[What you need to do]
Put the stretch of the records from their beginning through the line containing "Q0 = qSketchRegion(id" into a numbered list, dropping blank lines and omitting the pictures. Include both ends and nothing past that line.

[Data in this exercise]

* * * * * * *

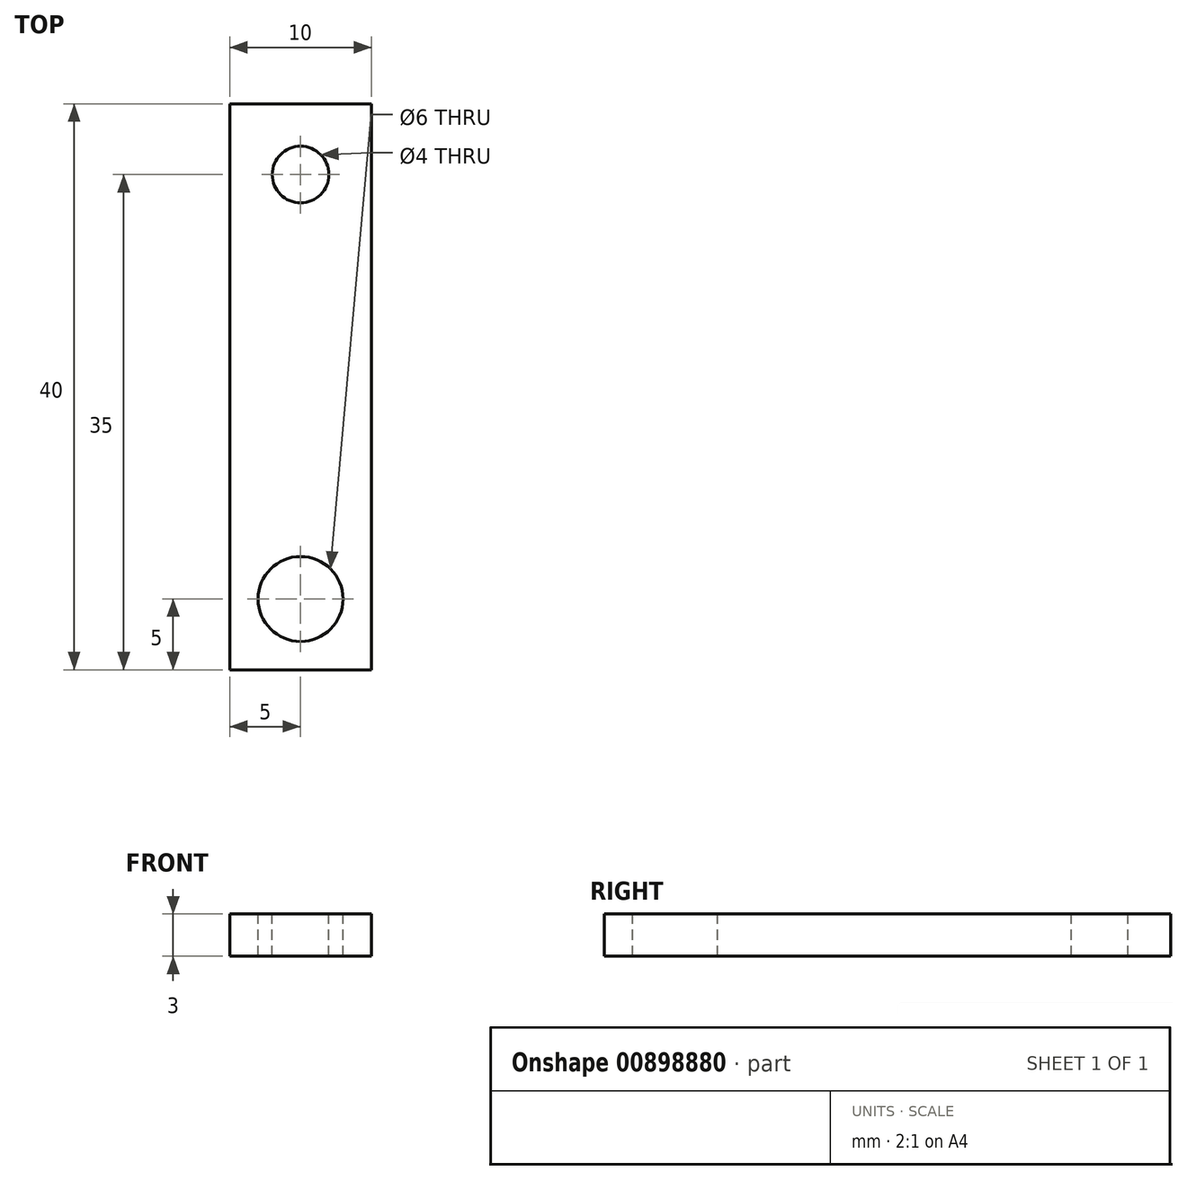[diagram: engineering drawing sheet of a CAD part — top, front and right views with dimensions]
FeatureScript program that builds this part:
annotation { "Feature Type Name" : "Feature", "Feature Type Description" : "" }
export const myFeature = defineFeature(function(context is Context, id is Id, definition is map)
    precondition{}
    {
        {
            var Q0;
            Q0=qCreatedBy(makeId("Top.planeOp"),FACE);
            var sketch = newSketch(context, id + "F0", { "sketchPlane" : qUnion([Q0])});
            skLineSegment(sketch, "E0.bottom", {"start": v(0, 0) * mm, "end": v(-10, 0) * mm});
            skLineSegment(sketch, "E0.top", {"start": v(0, 40) * mm, "end": v(-10, 40) * mm});
            skLineSegment(sketch, "E0.left", {"start": v(0, 0) * mm, "end": v(0, 40) * mm});
            skLineSegment(sketch, "E0.right", {"start": v(-10, 0) * mm, "end": v(-10, 40) * mm});
            skSolve(sketch);
        }
        {
            var Q0;
            Q0 = qSketchRegion(id + "F0", true);
            extrude(context, id + "F1", {"entities" : qUnion([Q0]), "depth" : 3 * mm, "offsetDistance" : 25 * mm});
        }
        {
            var Q0;
            Q0=makeQuery(id+"F1.opExtrude","CAP_FACE",FACE,{"disambiguationData":[OSD([sQuery(id+"F0.wireOp",EDGE,"E0.bottom"),sQuery(id+"F0.wireOp",EDGE,"E0.top"),sQuery(id+"F0.wireOp",EDGE,"E0.left"),sQuery(id+"F0.wireOp",EDGE,"E0.right")])],"isStart":false});
            var sketch = newSketch(context, id + "F2", { "sketchPlane" : qUnion([Q0])});
            skPoint(sketch, "E1", {"position": v(-5, 0) * mm});
            skPoint(sketch, "E2", {"position": v(-5, 40) * mm});
            skPoint(sketch, "E3", {"position": v(-5, 5) * mm});
            skPoint(sketch, "E4", {"position": v(-5, 35) * mm});
            skSolve(sketch);
        }
        {
            var Q0;
            Q0=sQuery(id+"F2.wireOp",VERTEX,"E3");
            var Q1;
            Q1=makeQuery(id+"F1.opExtrude","SWEPT_BODY",BODY,{"disambiguationData":[OSD([sQuery(id+"F0.wireOp",EDGE,"E0.bottom"),sQuery(id+"F0.wireOp",EDGE,"E0.top"),sQuery(id+"F0.wireOp",EDGE,"E0.left"),sQuery(id+"F0.wireOp",EDGE,"E0.right")])]});
            hole(context, id + "F3", {"style" : HoleStyle.SIMPLE, "endStyle" : HoleEndStyle.THROUGH, "holeDiameter" : 6 * mm, "majorDiameter" : 5 * mm, "isTappedThrough" : true, "tappedDepth" : 12 * mm, "tapClearance" : 3, "locations" : qUnion([Q0]), "scope" : qUnion([Q1])});
        }
        {
            var Q0;
            Q0=sQuery(id+"F2.wireOp",VERTEX,"E4");
            var Q1;
            Q1=makeQuery(id+"F1.opExtrude","SWEPT_BODY",BODY,{"disambiguationData":[OSD([sQuery(id+"F0.wireOp",EDGE,"E0.bottom"),sQuery(id+"F0.wireOp",EDGE,"E0.top"),sQuery(id+"F0.wireOp",EDGE,"E0.left"),sQuery(id+"F0.wireOp",EDGE,"E0.right")])]});
            hole(context, id + "F4", {"style" : HoleStyle.SIMPLE, "endStyle" : HoleEndStyle.THROUGH, "holeDiameter" : 4 * mm, "majorDiameter" : 5 * mm, "isTappedThrough" : true, "tappedDepth" : 12 * mm, "tapClearance" : 3, "locations" : qUnion([Q0]), "scope" : qUnion([Q1])});
        }
    });
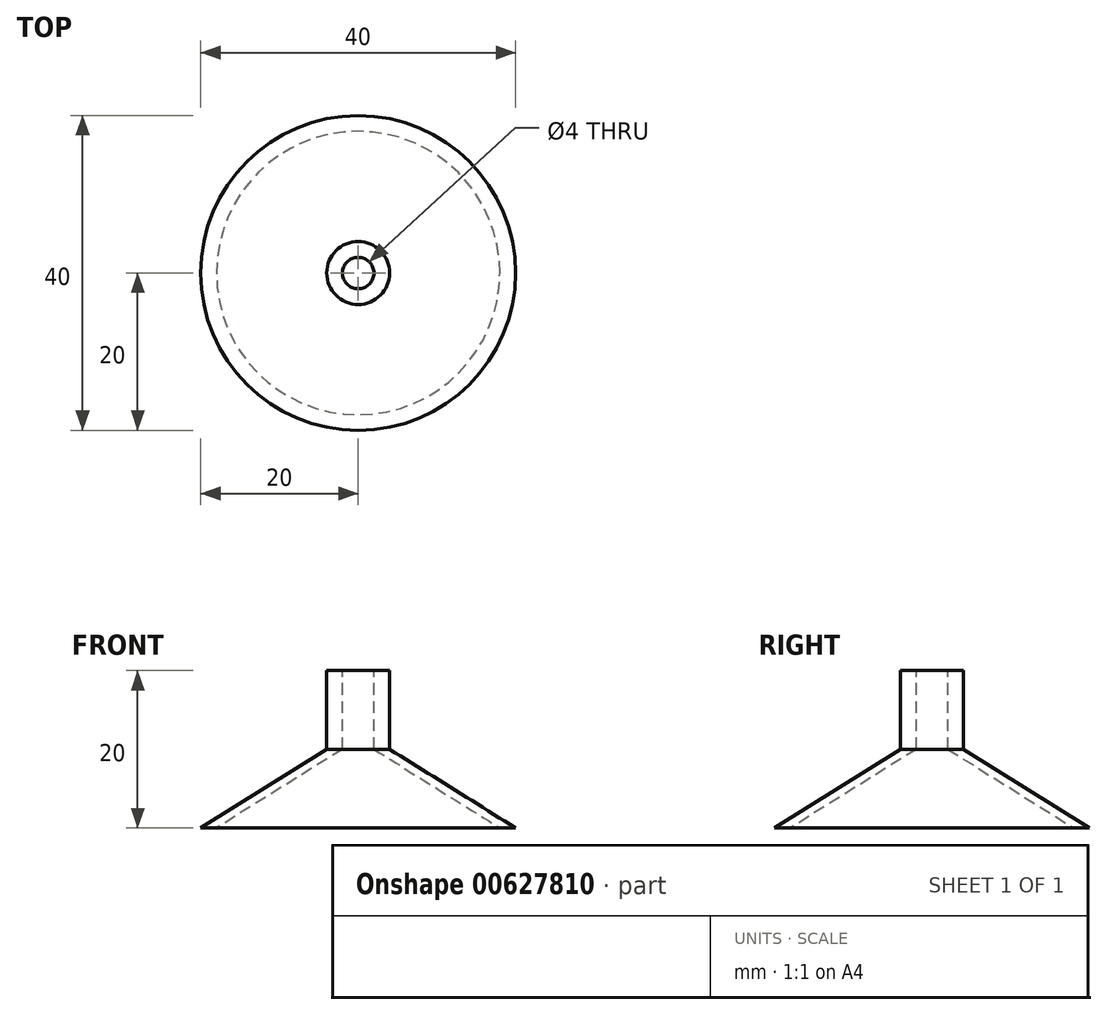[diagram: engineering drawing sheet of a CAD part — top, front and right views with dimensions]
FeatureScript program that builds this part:
annotation { "Feature Type Name" : "Feature", "Feature Type Description" : "" }
export const myFeature = defineFeature(function(context is Context, id is Id, definition is map)
    precondition{}
    {
        {
            var Q0;
            Q0=qCreatedBy(makeId("Front.planeOp"),FACE);
            var sketch = newSketch(context, id + "F0", { "sketchPlane" : qUnion([Q0])});
            skLineSegment(sketch, "E0", {"start": v(2, 0) * mm, "end": v(4, 0) * mm});
            skLineSegment(sketch, "E1", {"start": v(0, 20.2) * mm, "end": v(0, 0) * mm, "construction": true});
            skLineSegment(sketch, "E2.MirrorCS", {"start": v(4, 0) * mm, "end": v(4, -10) * mm});
            skLineSegment(sketch, "E3.MirrorCS", {"start": v(2, 0) * mm, "end": v(2, -10) * mm});
            skLineSegment(sketch, "E4.MirrorCS", {"start": v(2, -10) * mm, "end": v(18, -20) * mm});
            skLineSegment(sketch, "E5.MirrorCS", {"start": v(2, -20) * mm, "end": v(18, -20) * mm, "construction": true});
            skLineSegment(sketch, "E6.MirrorCS", {"start": v(2, -10) * mm, "end": v(2, -20) * mm, "construction": true});
            skLineSegment(sketch, "E7.MirrorCS", {"start": v(20, -20) * mm, "end": v(4, -10) * mm});
            skLineSegment(sketch, "E8.MirrorCS", {"start": v(18, -20) * mm, "end": v(20, -20) * mm});
            skSolve(sketch);
        }
        {
            var Q0;
            Q0=makeQuery(id+"F0.imprint","IMPRINT",FACE,{"disambiguationData":[TD([[makeQuery(id+"F0.imprint","IMPRINT",EDGE,{"derivedFrom":sQuery(id+"F0.wireOp",EDGE,"E0")}),-1.0]])]});
            var Q1;
            Q1=sQuery(id+"F0.wireOp",EDGE,"E1");
            revolve(context, id + "F1", {"entities" : qUnion([Q0]), "axis" : qUnion([Q1]), "revolveType" : RevolveType.FULL});
        }
    });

* * * * * * *

[Reply to the exercise]
1. [diagram: engineering drawing sheet of a CAD part — top, front and right views with dimensions]
2. FeatureScript program that builds this part:
3. annotation { "Feature Type Name" : "Feature", "Feature Type Description" : "" }
4. export const myFeature = defineFeature(function(context is Context, id is Id, definition is map)
5.     precondition{}
6.     {
7.         {
8.             var Q0;
9.             Q0=qCreatedBy(makeId("Top.planeOp"),FACE);
10.             var sketch = newSketch(context, id + "F0", { "sketchPlane" : qUnion([Q0])});
11.             skLineSegment(sketch, "E0.bottom", {"start": v(0, 0) * mm, "end": v(-10, 0) * mm});
12.             skLineSegment(sketch, "E0.top", {"start": v(0, 40) * mm, "end": v(-10, 40) * mm});
13.             skLineSegment(sketch, "E0.left", {"start": v(0, 0) * mm, "end": v(0, 40) * mm});
14.             skLineSegment(sketch, "E0.right", {"start": v(-10, 0) * mm, "end": v(-10, 40) * mm});
15.             skSolve(sketch);
16.         }
17.         {
18.             var Q0;
19.             Q0 = qSketchRegion(id + "F0", true);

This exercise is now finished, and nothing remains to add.